Seçilen yazı:
-*-*-
DARBE DİNLETİSİ!
İnternet yasası, Mit yasası, HSYK yasası, isimleri ile bildiğimiz yasa çalışmaları esnasında hükümete ve özellikle Tayyip Erdoğan'a birçok eleştiri getirildi. Tek adam, yasama ve yürütmeyi kendisine bağlıyor, sansür uygulamak istiyor, Abdülhamit dönemine dönülüyor vsu2026
Ardından Çağlayan adliyesinde usule uydurulmuş usulsüz dinleme kayıtları ortaya çıkartıldı. Tezat tam da bu noktada başlıyor. Tüm bu eleştirileri getirenler bu kayıtlar konusunda suspus oldular. Çok cılız birkaç söz o kadar. İmdatlarına başbakan ve oğluna ait montajlanmış ses kaydı yetişti. Önce bağıran sonra susan kesim tekrar koro halinde hep bir ağızdan bağırmaya başladı. 17 Aralık tarihine geri dönüldü. Amaç 17 Aralık darbe girişimini tamamlamak. Geniş bir kesim bu konuda örtülü olarak ittifak etmiş bulunmakta. Tüm kavganın nedeni de bu.
-*-*-
Çıkarılan kayıtlar:
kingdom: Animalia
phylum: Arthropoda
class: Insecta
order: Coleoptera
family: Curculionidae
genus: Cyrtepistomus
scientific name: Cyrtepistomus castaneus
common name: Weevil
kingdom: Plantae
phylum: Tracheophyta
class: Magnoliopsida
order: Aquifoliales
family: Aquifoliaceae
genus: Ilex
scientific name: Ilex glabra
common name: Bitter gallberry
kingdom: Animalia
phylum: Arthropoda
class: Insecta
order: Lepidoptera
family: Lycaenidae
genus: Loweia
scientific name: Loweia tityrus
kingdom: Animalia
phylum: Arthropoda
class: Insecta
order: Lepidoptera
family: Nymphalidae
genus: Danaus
-*-*-
Kısa alıştırma: Darbe dinletisi konulu yazıdan "İnternet yasası, Mit" ile "nedeni de bu." arasındaki bölümü, her iki ifade de dahil olmak üzere, değiştirmeden çıkarınız. Yalnızca yazıdan yararlanınız.

Görevin çözümü:
İnternet yasası, Mit yasası, HSYK yasası, isimleri ile bildiğimiz yasa çalışmaları esnasında hükümete ve özellikle Tayyip Erdoğan'a birçok eleştiri getirildi. Tek adam, yasama ve yürütmeyi kendisine bağlıyor, sansür uygulamak istiyor, Abdülhamit dönemine dönülüyor vsu2026
Ardından Çağlayan adliyesinde usule uydurulmuş usulsüz dinleme kayıtları ortaya çıkartıldı. Tezat tam da bu noktada başlıyor. Tüm bu eleştirileri getirenler bu kayıtlar konusunda suspus oldular. Çok cılız birkaç söz o kadar. İmdatlarına başbakan ve oğluna ait montajlanmış ses kaydı yetişti. Önce bağıran sonra susan kesim tekrar koro halinde hep bir ağızdan bağırmaya başladı. 17 Aralık tarihine geri dönüldü. Amaç 17 Aralık darbe girişimini tamamlamak. Geniş bir kesim bu konuda örtülü olarak ittifak etmiş bulunmakta. Tüm kavganın nedeni de bu.